Nov 21, 2005  •  Post A Comment

CBS Entertainment President Nina Tassler might want to send gift baskets to Keith Urban and Lee Ann Womack.

Despite delivering its lowest adults 18 to 49 rating ever, the Country Music Awards telecast Nov. 15 helped CBS edge out ABC to take the top spot in the demo for the first two weeks of the November sweeps.

CBS led the Big 6 networks for the first 14 days of the sweeps in the demo with a 4.5 prime-time rating average, according to Nielsen Media Research. That pushed the demo winner of the first week of sweeps, ABC, into the No. 2 position, with a 4.3 rating. NBC (3.3) and Fox (3.1) made up the second tier of networks, while The WB and UPN (both 1.5) stayed competitive with each other at the low end of the ratings scale.

In year-to-year performance, ABC was the only network to show growth in the demo during the first two weeks of sweeps, with the rest of the networks either flat or down among adults 18 to 49.

For the first week of sweeps, regularly scheduled programming defined most network schedules, with specials playing a minor factor in the overall ratings race. But in the second week of sweeps CBS’s broadcast of “The 39th Annual Country Music Awards” helped change the ratings dynamic. The Tuesday broadcast gave CBS its first demo win in the 2005-06 season, despite the fact the awards show was down 8 percent from last year to a 5.4.

That was still good enough to eclipse the season’s perennial Tuesday winner, NBC, which has dominated on the night, thanks to the new comedy “My Name Is Earl” and veteran drama “Law & Order: SVU.” NBC came in behind CBS with a 4.8 on Tuesday.

But CBS’s performance has not been dependent on once-a-year specials like the CMAs, said Brad Adgate, senior VP and corporate research director for Horizon Media.

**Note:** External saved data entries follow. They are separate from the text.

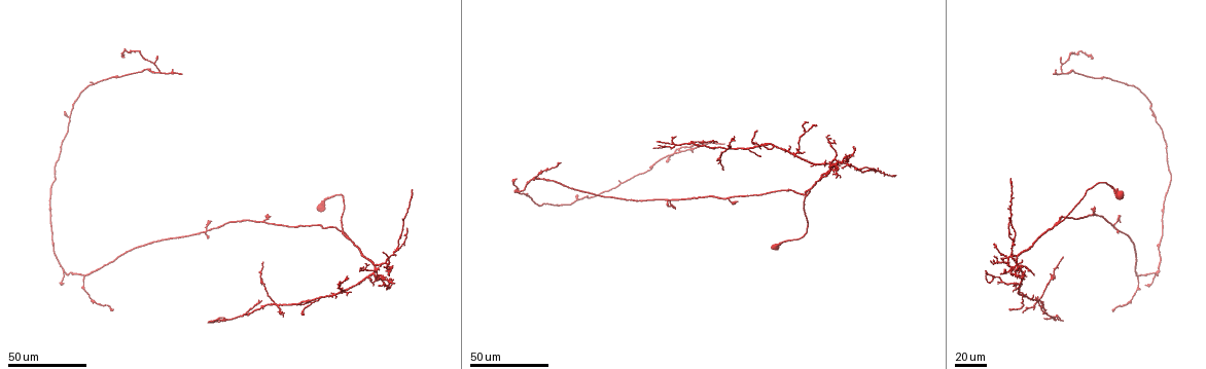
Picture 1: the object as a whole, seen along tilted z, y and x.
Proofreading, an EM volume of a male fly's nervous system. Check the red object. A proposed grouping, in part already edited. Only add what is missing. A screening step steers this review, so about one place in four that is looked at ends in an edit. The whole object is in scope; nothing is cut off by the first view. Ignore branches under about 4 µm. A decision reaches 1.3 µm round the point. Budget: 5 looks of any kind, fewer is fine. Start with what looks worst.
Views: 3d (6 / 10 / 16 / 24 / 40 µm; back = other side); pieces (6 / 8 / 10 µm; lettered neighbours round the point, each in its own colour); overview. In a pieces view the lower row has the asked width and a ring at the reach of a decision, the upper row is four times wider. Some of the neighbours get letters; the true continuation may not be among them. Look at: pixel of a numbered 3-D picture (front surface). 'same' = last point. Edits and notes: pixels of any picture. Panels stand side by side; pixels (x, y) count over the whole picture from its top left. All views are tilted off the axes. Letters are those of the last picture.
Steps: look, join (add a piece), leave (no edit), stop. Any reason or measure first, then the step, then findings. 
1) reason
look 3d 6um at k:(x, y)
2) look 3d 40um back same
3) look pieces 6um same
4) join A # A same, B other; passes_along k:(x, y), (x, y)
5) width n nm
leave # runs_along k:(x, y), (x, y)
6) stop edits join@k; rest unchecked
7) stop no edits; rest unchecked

“When you look at the sweeps, what’s pulling them along are the procedural dramas and ‘Survivor,'” Mr. Adgate said. “They are still doing it with the strength of their schedule.”

A demo win for CBS in the November sweeps would repeat its performance from last year, when the network took the top spot among the networks in adults 18 to 49 for the first time in 24 years. But ABC, a recent ratings laggard until last year’s success, is gunning for its first demo win in November since 1999.

For the second full week of sweeps, certain high-value nights remained the domain of certain networks: CBS dominated Thursday with “CSI” and ABC won on Sunday with “Desperate Housewives.”

The title for No. 1 in adults 18 to 49 will continue to swing back and forth between ABC and CBS for the rest of November, Mr. Adgate said.

“It’s a tight race, and it will probably go down to the last night,” he said.

While CBS is tops for the first two weeks of November in both adults 18 to 49 and total viewers, “Housewives”- and “Grey’s Anatomy”-driven ABC was the winner in women 18 to 34 with a 4.1 rating, an 11 percent increase over its performance with young adult females from a year ago. All of the other networks were down in the demo for the year, except for CBS’s little sister network, UPN, which grew 10 percent over the first two weeks of last November to a 2.3.

“There’s been a shift,” Mr. Adgate said, noting that The WB, which has seen a ratings decline in female-friendly shows such as “One Tree Hill,” was down 9 percent for the first two weeks of the sweeps to a 2.1 among women 18 to 34.

At the same time, UPN’s focus on young women seems to be paying off, he said.

“They certainly have got a lot of buzz, and some of the shows have been pretty solid,” Mr. Adgate said. “Viewers are starting to know what they are about.”